Smaragdis Receives CAREER Award to Study Scaling Source Separation to Big Audio Data
7/20/2016 3:36:00 PM
CS and ECE Assistant Professor Paris Smaragdis recently received a National Science Foundation CAREER award to pursue research in computation and sound, specifically in scaling source separation to big audio data. Smaragdis is an expert in working with machine learning techniques and signal processing as it applies to audio data. Smaragdis said, “One of the problems that I’ve been trying to solve for a lot of years is called source separation; if someone presents you with a mixture of multiple sounds, how you extract only the one sound that you want?”
And this has been the focus of his research: developing algorithms and processes to extract a desired sound or group of sounds from a larger sound collection. With this CAREER Award Smaragdis will begin working to scale up that research to work with very large amounts of sound data. Not only will this help train and refine existing algorithms to perform such tasks better, but it will also pave the way for applying such processing on systems that deal with vast amounts of audio inputs. “For example if I were to scatter tens of thousands of microphones in a city so that I could monitor traffic, how would I be able to do this type of processing that many times in real time all the time?” said Smaragdis. “We don’t have the algorithms for that yet.”
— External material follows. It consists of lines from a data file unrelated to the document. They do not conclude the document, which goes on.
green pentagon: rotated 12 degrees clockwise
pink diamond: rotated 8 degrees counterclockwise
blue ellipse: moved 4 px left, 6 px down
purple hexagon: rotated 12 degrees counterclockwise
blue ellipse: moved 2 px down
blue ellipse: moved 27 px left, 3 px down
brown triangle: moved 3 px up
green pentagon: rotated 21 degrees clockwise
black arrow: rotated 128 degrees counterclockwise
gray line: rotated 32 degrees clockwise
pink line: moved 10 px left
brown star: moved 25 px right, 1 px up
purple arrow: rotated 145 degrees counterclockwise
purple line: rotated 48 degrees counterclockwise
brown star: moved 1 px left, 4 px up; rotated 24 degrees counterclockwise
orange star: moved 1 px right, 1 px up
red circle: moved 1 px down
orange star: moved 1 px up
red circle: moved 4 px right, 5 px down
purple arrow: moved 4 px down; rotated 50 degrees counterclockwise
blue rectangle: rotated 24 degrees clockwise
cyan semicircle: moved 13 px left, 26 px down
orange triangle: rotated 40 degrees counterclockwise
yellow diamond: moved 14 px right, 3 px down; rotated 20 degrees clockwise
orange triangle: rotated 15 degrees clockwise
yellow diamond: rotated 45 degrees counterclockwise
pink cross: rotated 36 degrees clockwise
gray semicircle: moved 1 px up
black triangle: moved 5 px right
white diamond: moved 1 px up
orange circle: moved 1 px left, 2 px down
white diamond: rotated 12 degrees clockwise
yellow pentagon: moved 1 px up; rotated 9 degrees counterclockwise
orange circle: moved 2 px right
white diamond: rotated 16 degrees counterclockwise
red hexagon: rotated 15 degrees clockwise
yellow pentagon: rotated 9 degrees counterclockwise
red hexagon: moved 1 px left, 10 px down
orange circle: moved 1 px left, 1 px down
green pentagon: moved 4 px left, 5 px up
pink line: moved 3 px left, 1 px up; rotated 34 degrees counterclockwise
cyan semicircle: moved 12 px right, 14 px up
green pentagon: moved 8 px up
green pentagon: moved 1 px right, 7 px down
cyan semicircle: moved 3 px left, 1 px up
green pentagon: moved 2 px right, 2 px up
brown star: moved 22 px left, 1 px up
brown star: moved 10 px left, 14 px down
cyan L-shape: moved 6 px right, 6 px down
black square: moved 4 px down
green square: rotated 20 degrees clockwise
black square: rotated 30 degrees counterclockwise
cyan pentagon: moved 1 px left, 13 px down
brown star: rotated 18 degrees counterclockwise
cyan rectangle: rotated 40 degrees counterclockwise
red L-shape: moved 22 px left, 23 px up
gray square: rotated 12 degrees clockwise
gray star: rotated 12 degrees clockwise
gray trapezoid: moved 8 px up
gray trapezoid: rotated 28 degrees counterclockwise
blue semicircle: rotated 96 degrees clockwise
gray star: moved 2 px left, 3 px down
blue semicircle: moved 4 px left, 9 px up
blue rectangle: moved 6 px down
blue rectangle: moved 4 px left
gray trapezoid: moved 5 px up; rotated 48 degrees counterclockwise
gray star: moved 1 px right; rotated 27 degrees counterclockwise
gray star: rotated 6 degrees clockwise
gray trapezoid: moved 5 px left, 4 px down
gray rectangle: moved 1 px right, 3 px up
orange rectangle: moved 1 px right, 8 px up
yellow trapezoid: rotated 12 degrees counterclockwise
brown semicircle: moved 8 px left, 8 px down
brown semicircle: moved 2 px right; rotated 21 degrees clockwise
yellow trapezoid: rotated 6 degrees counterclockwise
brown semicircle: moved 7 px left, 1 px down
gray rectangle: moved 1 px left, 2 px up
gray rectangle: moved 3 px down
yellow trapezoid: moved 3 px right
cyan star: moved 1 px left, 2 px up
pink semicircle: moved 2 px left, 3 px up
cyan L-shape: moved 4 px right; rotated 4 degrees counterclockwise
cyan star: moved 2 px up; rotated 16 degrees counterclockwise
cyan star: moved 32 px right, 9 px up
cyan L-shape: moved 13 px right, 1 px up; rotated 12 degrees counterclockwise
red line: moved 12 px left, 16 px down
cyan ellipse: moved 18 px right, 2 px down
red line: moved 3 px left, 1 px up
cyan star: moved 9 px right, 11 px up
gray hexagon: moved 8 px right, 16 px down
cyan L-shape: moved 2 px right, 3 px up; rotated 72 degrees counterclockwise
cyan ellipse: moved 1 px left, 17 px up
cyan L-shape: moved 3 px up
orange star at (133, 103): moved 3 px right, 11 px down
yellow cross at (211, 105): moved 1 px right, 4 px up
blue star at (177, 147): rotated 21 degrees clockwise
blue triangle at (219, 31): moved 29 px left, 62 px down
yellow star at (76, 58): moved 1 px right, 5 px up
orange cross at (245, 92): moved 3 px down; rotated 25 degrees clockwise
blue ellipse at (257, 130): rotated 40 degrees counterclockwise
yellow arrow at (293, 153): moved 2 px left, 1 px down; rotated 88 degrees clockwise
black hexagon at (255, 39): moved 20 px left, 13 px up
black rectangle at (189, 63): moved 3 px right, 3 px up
As part of this process, Smaragdis will also need to develop ways to train computer systems. “A lot of those algorithms require a bit of training, where you give [the computer] examples, [such as] this is how Paris’s voice sounds. Now that you know how it sounds, you can try to extract it from a mixture,” explained Smaragdis. “What we’re proposing now is a different family of algorithms that would be able to scale for big data and for larger volumes of sound.”
Smaragdis came to technology research through a less conventional path: by way of music. As an undergraduate, he studied electronic music, and part of that work involved recording. He noticed that if a band is recording, the speaker’s microphone will often pick up the drums—in fact, every microphone will pick up parts of all the other instruments and singers. Smaragdis became more and more involved in this aspect of the work. “The first thing you learn when you get into [electronics and music], is that you do a huge amount of technical work as opposed to actual art. And, eventually that part consumed all my time,” Smaragdis said.
This year, in addition to his CAREER Award, Smaragdis was selected to serve as an IEEE Signal Processing Society Distinguished Lecturer for 2016-2017. The Distinguished Lecturer Program provides a means for chapters to have access to individuals who are well known educators and authors in the fields of signal processing, and who can lecture at Chapter meetings. While many IEEE Societies have similar programs, the SPS provides financial support for the Chapters to take advantage of the service. Lecturers are elected by the society’s Award Board.
In 2006 Smaragdis was named one of the world’s top 35 innovators under age 35 by MIT Technology Review. He was named an Adobe Distinguished Inventor in 2014. He is a Fellow of IEEE. His name appears regularly on the list of teachers ranked as excellent by their students. In 2014 he was recognized as an outstanding advisor by the Engineering Council of the College of Engineering. Earlier this year Smaragdis received the C. W. Gear Outstanding Junior Faculty Award from CS @ ILLINOIS.